Start of Entries supplied
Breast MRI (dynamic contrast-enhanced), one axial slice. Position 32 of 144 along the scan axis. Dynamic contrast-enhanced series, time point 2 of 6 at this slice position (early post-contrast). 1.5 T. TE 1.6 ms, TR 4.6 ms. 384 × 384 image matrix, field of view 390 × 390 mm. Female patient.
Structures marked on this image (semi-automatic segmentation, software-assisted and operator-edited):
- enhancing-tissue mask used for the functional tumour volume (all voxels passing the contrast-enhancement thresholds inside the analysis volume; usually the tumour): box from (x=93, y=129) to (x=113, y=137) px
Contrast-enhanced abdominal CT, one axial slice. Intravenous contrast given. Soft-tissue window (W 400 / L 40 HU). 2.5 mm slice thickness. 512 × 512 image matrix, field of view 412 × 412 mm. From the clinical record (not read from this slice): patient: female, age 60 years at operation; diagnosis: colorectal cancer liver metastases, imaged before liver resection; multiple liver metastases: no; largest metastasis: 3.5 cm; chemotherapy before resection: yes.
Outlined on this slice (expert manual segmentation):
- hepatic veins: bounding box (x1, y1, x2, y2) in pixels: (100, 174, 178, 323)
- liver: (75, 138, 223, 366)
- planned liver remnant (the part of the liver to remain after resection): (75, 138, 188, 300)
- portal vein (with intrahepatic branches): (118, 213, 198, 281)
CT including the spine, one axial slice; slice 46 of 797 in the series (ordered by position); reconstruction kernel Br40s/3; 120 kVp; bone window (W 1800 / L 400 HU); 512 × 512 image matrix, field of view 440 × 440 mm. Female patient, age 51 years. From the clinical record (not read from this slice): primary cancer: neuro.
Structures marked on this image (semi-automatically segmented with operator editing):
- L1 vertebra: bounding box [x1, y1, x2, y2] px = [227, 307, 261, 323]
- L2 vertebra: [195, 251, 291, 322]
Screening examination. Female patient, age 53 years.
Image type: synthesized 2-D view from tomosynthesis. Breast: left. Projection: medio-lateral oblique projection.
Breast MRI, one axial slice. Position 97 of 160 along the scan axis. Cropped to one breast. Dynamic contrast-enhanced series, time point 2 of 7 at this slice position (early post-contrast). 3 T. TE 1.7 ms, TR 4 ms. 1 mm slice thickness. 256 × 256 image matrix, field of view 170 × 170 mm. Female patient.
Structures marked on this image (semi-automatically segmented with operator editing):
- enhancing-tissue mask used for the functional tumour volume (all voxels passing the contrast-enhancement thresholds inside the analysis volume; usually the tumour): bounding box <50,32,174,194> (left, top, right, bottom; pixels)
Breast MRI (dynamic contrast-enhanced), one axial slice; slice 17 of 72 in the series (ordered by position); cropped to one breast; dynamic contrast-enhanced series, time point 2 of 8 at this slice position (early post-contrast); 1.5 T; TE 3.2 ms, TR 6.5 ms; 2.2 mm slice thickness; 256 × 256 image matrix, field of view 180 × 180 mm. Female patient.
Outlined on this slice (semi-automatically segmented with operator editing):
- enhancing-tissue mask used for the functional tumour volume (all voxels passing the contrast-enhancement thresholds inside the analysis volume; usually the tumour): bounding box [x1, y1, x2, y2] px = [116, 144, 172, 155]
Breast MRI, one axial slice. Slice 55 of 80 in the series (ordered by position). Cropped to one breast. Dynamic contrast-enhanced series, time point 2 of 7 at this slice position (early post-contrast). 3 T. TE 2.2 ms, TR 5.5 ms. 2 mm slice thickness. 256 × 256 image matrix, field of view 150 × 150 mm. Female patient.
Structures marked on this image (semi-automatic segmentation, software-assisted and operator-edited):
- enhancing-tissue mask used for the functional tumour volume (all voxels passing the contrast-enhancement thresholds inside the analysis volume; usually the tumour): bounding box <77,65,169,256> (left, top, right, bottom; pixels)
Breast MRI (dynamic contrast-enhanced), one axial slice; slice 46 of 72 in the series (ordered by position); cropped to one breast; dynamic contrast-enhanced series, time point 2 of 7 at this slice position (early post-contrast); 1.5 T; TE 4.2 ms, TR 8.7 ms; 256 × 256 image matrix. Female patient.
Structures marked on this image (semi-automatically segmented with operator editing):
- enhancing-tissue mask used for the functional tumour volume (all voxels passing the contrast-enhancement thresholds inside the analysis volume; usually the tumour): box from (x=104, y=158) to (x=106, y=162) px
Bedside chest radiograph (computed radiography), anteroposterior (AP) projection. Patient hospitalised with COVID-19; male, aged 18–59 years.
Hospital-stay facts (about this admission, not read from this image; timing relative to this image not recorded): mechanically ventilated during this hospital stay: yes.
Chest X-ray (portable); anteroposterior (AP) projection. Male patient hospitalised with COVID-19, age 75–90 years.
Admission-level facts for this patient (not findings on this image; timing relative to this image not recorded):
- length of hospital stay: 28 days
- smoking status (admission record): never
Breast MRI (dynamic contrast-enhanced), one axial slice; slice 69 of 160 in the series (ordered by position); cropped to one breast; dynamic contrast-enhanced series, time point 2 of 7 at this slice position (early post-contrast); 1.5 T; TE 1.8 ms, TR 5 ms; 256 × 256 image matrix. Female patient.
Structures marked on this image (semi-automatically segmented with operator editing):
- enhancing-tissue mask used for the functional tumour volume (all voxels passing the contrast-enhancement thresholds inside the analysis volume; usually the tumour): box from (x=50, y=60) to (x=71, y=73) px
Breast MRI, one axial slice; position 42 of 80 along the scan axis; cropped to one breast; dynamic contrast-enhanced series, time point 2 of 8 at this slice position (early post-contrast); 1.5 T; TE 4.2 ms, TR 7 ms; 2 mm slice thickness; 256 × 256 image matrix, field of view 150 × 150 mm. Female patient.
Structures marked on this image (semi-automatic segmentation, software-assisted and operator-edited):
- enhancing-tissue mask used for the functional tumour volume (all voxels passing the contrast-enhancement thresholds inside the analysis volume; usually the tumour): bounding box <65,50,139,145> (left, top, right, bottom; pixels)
End of Entries supplied
§ **Description of the task**
The answer is every entry, repeated word for word.

§ **Your response**
Breast MRI (dynamic contrast-enhanced), one axial slice. Position 32 of 144 along the scan axis. Dynamic contrast-enhanced series, time point 2 of 6 at this slice position (early post-contrast). 1.5 T. TE 1.6 ms, TR 4.6 ms. 384 × 384 image matrix, field of view 390 × 390 mm. Female patient.
Structures marked on this image (semi-automatic segmentation, software-assisted and operator-edited):
- enhancing-tissue mask used for the functional tumour volume (all voxels passing the contrast-enhancement thresholds inside the analysis volume; usually the tumour): box from (x=93, y=129) to (x=113, y=137) px
Contrast-enhanced abdominal CT, one axial slice. Intravenous contrast given. Soft-tissue window (W 400 / L 40 HU). 2.5 mm slice thickness. 512 × 512 image matrix, field of view 412 × 412 mm. From the clinical record (not read from this slice): patient: female, age 60 years at operation; diagnosis: colorectal cancer liver metastases, imaged before liver resection; multiple liver metastases: no; largest metastasis: 3.5 cm; chemotherapy before resection: yes.
Outlined on this slice (expert manual segmentation):
- hepatic veins: bounding box (x1, y1, x2, y2) in pixels: (100, 174, 178, 323)
- liver: (75, 138, 223, 366)
- planned liver remnant (the part of the liver to remain after resection): (75, 138, 188, 300)
- portal vein (with intrahepatic branches): (118, 213, 198, 281)
CT including the spine, one axial slice; slice 46 of 797 in the series (ordered by position); reconstruction kernel Br40s/3; 120 kVp; bone window (W 1800 / L 400 HU); 512 × 512 image matrix, field of view 440 × 440 mm. Female patient, age 51 years. From the clinical record (not read from this slice): primary cancer: neuro.
Structures marked on this image (semi-automatically segmented with operator editing):
- L1 vertebra: bounding box [x1, y1, x2, y2] px = [227, 307, 261, 323]
- L2 vertebra: [195, 251, 291, 322]
Screening examination. Female patient, age 53 years.
Image type: synthesized 2-D view from tomosynthesis. Breast: left. Projection: medio-lateral oblique projection.
Breast MRI, one axial slice. Position 97 of 160 along the scan axis. Cropped to one breast. Dynamic contrast-enhanced series, time point 2 of 7 at this slice position (early post-contrast). 3 T. TE 1.7 ms, TR 4 ms. 1 mm slice thickness. 256 × 256 image matrix, field of view 170 × 170 mm. Female patient.
Structures marked on this image (semi-automatically segmented with operator editing):
- enhancing-tissue mask used for the functional tumour volume (all voxels passing the contrast-enhancement thresholds inside the analysis volume; usually the tumour): bounding box <50,32,174,194> (left, top, right, bottom; pixels)
Breast MRI (dynamic contrast-enhanced), one axial slice; slice 17 of 72 in the series (ordered by position); cropped to one breast; dynamic contrast-enhanced series, time point 2 of 8 at this slice position (early post-contrast); 1.5 T; TE 3.2 ms, TR 6.5 ms; 2.2 mm slice thickness; 256 × 256 image matrix, field of view 180 × 180 mm. Female patient.
Outlined on this slice (semi-automatically segmented with operator editing):
- enhancing-tissue mask used for the functional tumour volume (all voxels passing the contrast-enhancement thresholds inside the analysis volume; usually the tumour): bounding box [x1, y1, x2, y2] px = [116, 144, 172, 155]
Breast MRI, one axial slice. Slice 55 of 80 in the series (ordered by position). Cropped to one breast. Dynamic contrast-enhanced series, time point 2 of 7 at this slice position (early post-contrast). 3 T. TE 2.2 ms, TR 5.5 ms. 2 mm slice thickness. 256 × 256 image matrix, field of view 150 × 150 mm. Female patient.
Structures marked on this image (semi-automatic segmentation, software-assisted and operator-edited):
- enhancing-tissue mask used for the functional tumour volume (all voxels passing the contrast-enhancement thresholds inside the analysis volume; usually the tumour): bounding box <77,65,169,256> (left, top, right, bottom; pixels)
Breast MRI (dynamic contrast-enhanced), one axial slice; slice 46 of 72 in the series (ordered by position); cropped to one breast; dynamic contrast-enhanced series, time point 2 of 7 at this slice position (early post-contrast); 1.5 T; TE 4.2 ms, TR 8.7 ms; 256 × 256 image matrix. Female patient.
Structures marked on this image (semi-automatically segmented with operator editing):
- enhancing-tissue mask used for the functional tumour volume (all voxels passing the contrast-enhancement thresholds inside the analysis volume; usually the tumour): box from (x=104, y=158) to (x=106, y=162) px
Bedside chest radiograph (computed radiography), anteroposterior (AP) projection. Patient hospitalised with COVID-19; male, aged 18–59 years.
Hospital-stay facts (about this admission, not read from this image; timing relative to this image not recorded): mechanically ventilated during this hospital stay: yes.
Chest X-ray (portable); anteroposterior (AP) projection. Male patient hospitalised with COVID-19, age 75–90 years.
Admission-level facts for this patient (not findings on this image; timing relative to this image not recorded):
- length of hospital stay: 28 days
- smoking status (admission record): never
Breast MRI (dynamic contrast-enhanced), one axial slice; slice 69 of 160 in the series (ordered by position); cropped to one breast; dynamic contrast-enhanced series, time point 2 of 7 at this slice position (early post-contrast); 1.5 T; TE 1.8 ms, TR 5 ms; 256 × 256 image matrix. Female patient.
Structures marked on this image (semi-automatically segmented with operator editing):
- enhancing-tissue mask used for the functional tumour volume (all voxels passing the contrast-enhancement thresholds inside the analysis volume; usually the tumour): box from (x=50, y=60) to (x=71, y=73) px
Breast MRI, one axial slice; position 42 of 80 along the scan axis; cropped to one breast; dynamic contrast-enhanced series, time point 2 of 8 at this slice position (early post-contrast); 1.5 T; TE 4.2 ms, TR 7 ms; 2 mm slice thickness; 256 × 256 image matrix, field of view 150 × 150 mm. Female patient.
Structures marked on this image (semi-automatic segmentation, software-assisted and operator-edited):
- enhancing-tissue mask used for the functional tumour volume (all voxels passing the contrast-enhancement thresholds inside the analysis volume; usually the tumour): bounding box <65,50,139,145> (left, top, right, bottom; pixels)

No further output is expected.